RCD: the uncertain end of a party-state

"RCD, go away!" The slogan was replaced spontaneously "Ben Ali released!" the day after the departure of former president, evidence that the Democratic Constitutional Rally party beholden to Ben Ali, is inextricably associated with the former regime. Maintaining the power of some ministers also continues to raise the ire of some opponents.

In many ways, the RCD recalls the communist parties of former dictatorships of Eastern Europe. With its two million members claimed - in a population of eight million people - the party has long been indispensable in Tunisian society. "To have access to free health care card, a credit to the bank, a school near his home, join the party helped a lot," reflects Bensedrine, journalist and opponent's historic return to Tunisia on January 14 after being forced to leave the country in 2009.

"The card party was almost an identity card," she says. "The party had set up a parallel administration. It adheres to obtain services such as scholarships or accelerate the electrification of his home, but also to avoid the problems: membership was a way of life" supports Vincent Geisser, Tunisia specialist at the Institute for Research on Arab and Muslim world.

On the ideological level, the RCD has moved away from socialist affiliation claimed by Bourguiba. Although affiliate of the Socialist International to its exclusion order on January 17, the party was closer to "a Third World populist ideology," says Vincent Geisser, "Ben Ali denied the validity of class struggle and advocated the The advent of a middle class.

" "But the ideology was secondary anyway, nuance there, the party was primarily to serve the President and worked in a mafia logic of relatives in the service of power." "We never ADHERED RCD by ideology, but only by clientelism," says Bensedrine. In any case, no divergence of ideas and debates were tolerated within the party.

Satellite organizations such as the student organization or RCD Scouts allowed to infiltrate all sectors of social life. In other countries also, associations close to the party allowed "to monitor all the anti-Ben Ali and intimidate the demonstrators," says Vincent Geisser.
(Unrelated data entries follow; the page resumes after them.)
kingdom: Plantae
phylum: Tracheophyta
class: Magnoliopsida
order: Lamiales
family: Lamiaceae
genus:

A mesh that allowed the party to detect any difference.

The party was present even in the families of some opponents, like the father of Slim Amamou recently joined the government. "All of RCD offices across the country are closed, the party officials are hiding," says Bensedrine. The only decisions that the party is still able to take the lead seems to end: the exclusion of Ben Ali and the dissolution of the Politburo, the executive body of the party.

All ministers of the new government from the former regime have also decided to leave. Others are rather confident that the RCD is no longer safe. "The party is already clinically dead. Pronouncing its dissolution would be a simple statement of its purpose. This will remain a powerful, symbolic act but merely a detail," says his side Bensedrine, calling primarily for managers to be judged .

For the others, "we can not purge the entire administration of its technicians." The unionist Houssine Dimassi named minister of education and employment, who resigned Tuesday at the request of his organization, the powerful General Union of Tunisian Workers (UGTT), also finds that the RCD is "a component of the country" must .

"We can not exclude the government. It makes no sense, but it must have a place commensurate with its weight," he pleads. "One could imagine that some party members standing for election under the label of a DC purged of its more involved in the mafia and criminal abuses", ahead even Vincent Geisser, imagining the RCD in the form "of Liberal Democratic party which some former opponents could still join.